Information below:
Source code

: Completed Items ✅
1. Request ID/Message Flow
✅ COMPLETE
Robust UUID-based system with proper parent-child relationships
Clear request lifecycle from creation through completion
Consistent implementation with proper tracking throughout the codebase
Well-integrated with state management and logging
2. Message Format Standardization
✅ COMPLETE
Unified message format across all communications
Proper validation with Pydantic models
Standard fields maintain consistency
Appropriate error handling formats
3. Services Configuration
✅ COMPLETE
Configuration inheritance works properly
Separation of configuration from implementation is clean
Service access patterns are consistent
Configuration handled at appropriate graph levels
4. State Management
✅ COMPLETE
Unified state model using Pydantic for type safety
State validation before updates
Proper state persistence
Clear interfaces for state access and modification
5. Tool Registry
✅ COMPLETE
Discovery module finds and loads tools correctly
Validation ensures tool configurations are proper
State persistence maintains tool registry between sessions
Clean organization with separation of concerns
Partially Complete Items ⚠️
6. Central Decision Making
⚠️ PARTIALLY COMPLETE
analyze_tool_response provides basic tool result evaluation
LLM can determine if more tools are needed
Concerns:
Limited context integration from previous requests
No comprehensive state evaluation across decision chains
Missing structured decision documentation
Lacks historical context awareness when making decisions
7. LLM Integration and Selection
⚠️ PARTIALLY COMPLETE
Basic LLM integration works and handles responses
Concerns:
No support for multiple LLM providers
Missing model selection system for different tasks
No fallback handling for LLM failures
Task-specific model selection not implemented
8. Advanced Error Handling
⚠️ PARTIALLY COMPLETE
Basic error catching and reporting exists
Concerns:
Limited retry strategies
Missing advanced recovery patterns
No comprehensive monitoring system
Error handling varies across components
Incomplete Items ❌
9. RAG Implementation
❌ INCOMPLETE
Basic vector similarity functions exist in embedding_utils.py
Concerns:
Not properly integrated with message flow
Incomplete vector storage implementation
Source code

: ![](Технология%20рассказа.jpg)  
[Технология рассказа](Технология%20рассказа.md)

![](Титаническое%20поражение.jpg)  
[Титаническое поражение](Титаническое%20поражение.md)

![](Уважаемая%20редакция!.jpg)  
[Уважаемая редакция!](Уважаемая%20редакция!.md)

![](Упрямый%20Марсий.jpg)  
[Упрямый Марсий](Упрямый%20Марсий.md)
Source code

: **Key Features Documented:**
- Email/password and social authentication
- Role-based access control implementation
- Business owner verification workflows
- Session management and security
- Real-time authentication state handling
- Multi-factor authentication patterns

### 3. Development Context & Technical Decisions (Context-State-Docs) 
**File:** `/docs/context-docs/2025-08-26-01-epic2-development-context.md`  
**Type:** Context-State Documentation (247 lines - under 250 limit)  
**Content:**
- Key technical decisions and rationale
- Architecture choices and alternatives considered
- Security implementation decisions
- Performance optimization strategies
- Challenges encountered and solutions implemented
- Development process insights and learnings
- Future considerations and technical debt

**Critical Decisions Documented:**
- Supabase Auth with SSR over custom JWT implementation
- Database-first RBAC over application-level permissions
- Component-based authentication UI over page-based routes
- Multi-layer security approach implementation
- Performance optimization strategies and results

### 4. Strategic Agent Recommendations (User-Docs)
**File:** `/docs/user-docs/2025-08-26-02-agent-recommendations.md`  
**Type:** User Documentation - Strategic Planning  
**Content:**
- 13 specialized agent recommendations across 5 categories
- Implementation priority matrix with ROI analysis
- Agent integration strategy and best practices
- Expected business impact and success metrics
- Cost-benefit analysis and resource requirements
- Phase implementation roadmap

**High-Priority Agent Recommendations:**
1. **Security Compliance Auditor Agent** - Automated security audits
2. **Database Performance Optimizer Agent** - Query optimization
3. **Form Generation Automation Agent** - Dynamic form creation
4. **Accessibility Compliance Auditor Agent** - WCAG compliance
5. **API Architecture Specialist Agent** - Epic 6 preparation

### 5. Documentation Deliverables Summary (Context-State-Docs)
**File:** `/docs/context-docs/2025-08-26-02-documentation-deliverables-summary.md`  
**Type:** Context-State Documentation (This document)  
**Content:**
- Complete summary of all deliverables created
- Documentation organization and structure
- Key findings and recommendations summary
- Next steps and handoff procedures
End of Information.
Work to complete.
Every line of data must be returned unchanged.

Task result.
Source code

: Completed Items ✅
1. Request ID/Message Flow
✅ COMPLETE
Robust UUID-based system with proper parent-child relationships
Clear request lifecycle from creation through completion
Consistent implementation with proper tracking throughout the codebase
Well-integrated with state management and logging
2. Message Format Standardization
✅ COMPLETE
Unified message format across all communications
Proper validation with Pydantic models
Standard fields maintain consistency
Appropriate error handling formats
3. Services Configuration
✅ COMPLETE
Configuration inheritance works properly
Separation of configuration from implementation is clean
Service access patterns are consistent
Configuration handled at appropriate graph levels
4. State Management
✅ COMPLETE
Unified state model using Pydantic for type safety
State validation before updates
Proper state persistence
Clear interfaces for state access and modification
5. Tool Registry
✅ COMPLETE
Discovery module finds and loads tools correctly
Validation ensures tool configurations are proper
State persistence maintains tool registry between sessions
Clean organization with separation of concerns
Partially Complete Items ⚠️
6. Central Decision Making
⚠️ PARTIALLY COMPLETE
analyze_tool_response provides basic tool result evaluation
LLM can determine if more tools are needed
Concerns:
Limited context integration from previous requests
No comprehensive state evaluation across decision chains
Missing structured decision documentation
Lacks historical context awareness when making decisions
7. LLM Integration and Selection
⚠️ PARTIALLY COMPLETE
Basic LLM integration works and handles responses
Concerns:
No support for multiple LLM providers
Missing model selection system for different tasks
No fallback handling for LLM failures
Task-specific model selection not implemented
8. Advanced Error Handling
⚠️ PARTIALLY COMPLETE
Basic error catching and reporting exists
Concerns:
Limited retry strategies
Missing advanced recovery patterns
No comprehensive monitoring system
Error handling varies across components
Incomplete Items ❌
9. RAG Implementation
❌ INCOMPLETE
Basic vector similarity functions exist in embedding_utils.py
Concerns:
Not properly integrated with message flow
Incomplete vector storage implementation
Source code

: ![](Технология%20рассказа.jpg)  
[Технология рассказа](Технология%20рассказа.md)

![](Титаническое%20поражение.jpg)  
[Титаническое поражение](Титаническое%20поражение.md)

![](Уважаемая%20редакция!.jpg)  
[Уважаемая редакция!](Уважаемая%20редакция!.md)

![](Упрямый%20Марсий.jpg)  
[Упрямый Марсий](Упрямый%20Марсий.md)
Source code

: **Key Features Documented:**
- Email/password and social authentication
- Role-based access control implementation
- Business owner verification workflows
- Session management and security
- Real-time authentication state handling
- Multi-factor authentication patterns

### 3. Development Context & Technical Decisions (Context-State-Docs) 
**File:** `/docs/context-docs/2025-08-26-01-epic2-development-context.md`  
**Type:** Context-State Documentation (247 lines - under 250 limit)  
**Content:**
- Key technical decisions and rationale
- Architecture choices and alternatives considered
- Security implementation decisions
- Performance optimization strategies
- Challenges encountered and solutions implemented
- Development process insights and learnings
- Future considerations and technical debt

**Critical Decisions Documented:**
- Supabase Auth with SSR over custom JWT implementation
- Database-first RBAC over application-level permissions
- Component-based authentication UI over page-based routes
- Multi-layer security approach implementation
- Performance optimization strategies and results

### 4. Strategic Agent Recommendations (User-Docs)
**File:** `/docs/user-docs/2025-08-26-02-agent-recommendations.md`  
**Type:** User Documentation - Strategic Planning  
**Content:**
- 13 specialized agent recommendations across 5 categories
- Implementation priority matrix with ROI analysis
- Agent integration strategy and best practices
- Expected business impact and success metrics
- Cost-benefit analysis and resource requirements
- Phase implementation roadmap

**High-Priority Agent Recommendations:**
1. **Security Compliance Auditor Agent** - Automated security audits
2. **Database Performance Optimizer Agent** - Query optimization
3. **Form Generation Automation Agent** - Dynamic form creation
4. **Accessibility Compliance Auditor Agent** - WCAG compliance
5. **API Architecture Specialist Agent** - Epic 6 preparation

### 5. Documentation Deliverables Summary (Context-State-Docs)
**File:** `/docs/context-docs/2025-08-26-02-documentation-deliverables-summary.md`  
**Type:** Context-State Documentation (This document)  
**Content:**
- Complete summary of all deliverables created
- Documentation organization and structure
- Key findings and recommendations summary
- Next steps and handoff procedures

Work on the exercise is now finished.